La Collection [critique] : Dissection du mensonge

Ludovic Lagarde met en scène La Collection dans le cadre du cycle Harold Pinter qu’organise le théâtre de l’Atelier. Quatre excellents comédiens nouent et dénouent les rets du simulacre et de la trahison.
James vit avec Stella à jardin, dans un appartement de Chelsea à la décoration épurée. Harry est avec Bill à cour, dans une villa de Belgravia.

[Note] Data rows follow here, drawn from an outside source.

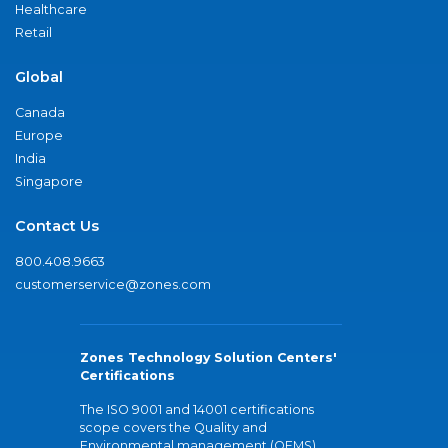
Healthcare
Retail
Global
Canada
Europe
India
Singapore
Contact Us
800.408.9663
customerservice@zones.com
Zones Technology Solution Centers'
Certifications
The ISO 9001 and 14001 certifications
scope covers the Quality and
Environmental management (QEMS)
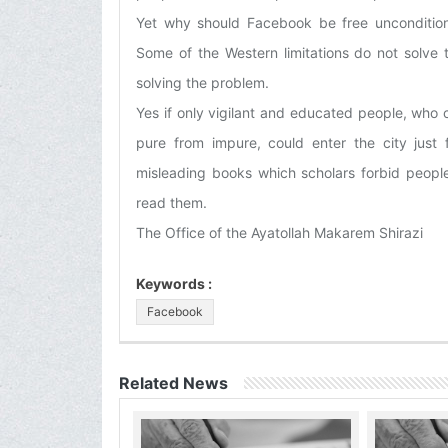
Yet why should Facebook be free uncondition
Some of the Western limitations do not solve
solving the problem.
Yes if only vigilant and educated people, who
pure from impure, could enter the city just 
misleading books which scholars forbid people
read them.
The Office of the Ayatollah Makarem Shirazi
Keywords :
Facebook
Related News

Pas grand chose de commun entre les deux couples, sinon que Stella et Bill travaillent dans la mode et qu’ils ont passé la nuit ensemble lors d’un voyage d’affaires qui a tout d’une love affair ! Voilà ce que soupçonne James, qui cherche à démêler le vrai du faux, entre l’hystérie manipulatrice de sa femme et la perversion amusée de Bill. Ce qui pourrait être vite réglé, si les mots étaient clairs et les intentions limpides, prend peu à peu des allures de souricière.
Chats et souris
Fantasme, moquerie, mépris, avidité, le tout sur fond de nonchalance feinte et de bonne éducation : on ne sait bientôt plus qui est bourreau et qui est victime. Les masques (à l’instar de celui que porte Harry dès le début de la pièce) ont remplacé les visages. Les remarques fielleuses émaillent ce sadique règlement de comptes. Les personnages semblent à ce point s’ennuyer à vivre qu’ils perdent leur temps à se déchirer. Quand on ne sait pas dire à l’autre qu’on l’aime, on vérifie s’il n’aime pas ailleurs. Bill a-t-il couché avec Stella ? Qui le dira ? Qu’est-ce que trahir ? Qui peut savoir ?
Serpents et vautours
Mathieu Amalric, Valérie Dashwood, Micha Lescot et Laurent Poitrenaux excellent à être odieux. La mise en scène feutrée de Ludovic Lagarde n’offre aucune issue éthique à l’intrigue. Tous les personnages sont également détestables, à force de soupçon, de peur rentrée, de provocation stérile et de lassitude bienséante. On les voudrait explosifs pour que perce l’abcès ; ils sont comme des reptiles glaçants, trop polis pour être honnêtes, trop malhonnêtes pour être aimables. Comédie de la menace ou tragédie de l’absurde : la pièce de Pinter ouvre des abîmes terrifiants sous les pas de héros misérablement ordinaires, que les quatre comédiens interprètent avec une maîtrise et un talent impressionnants. Le théâtre devient alors le lieu fascinant de l’échec du langage.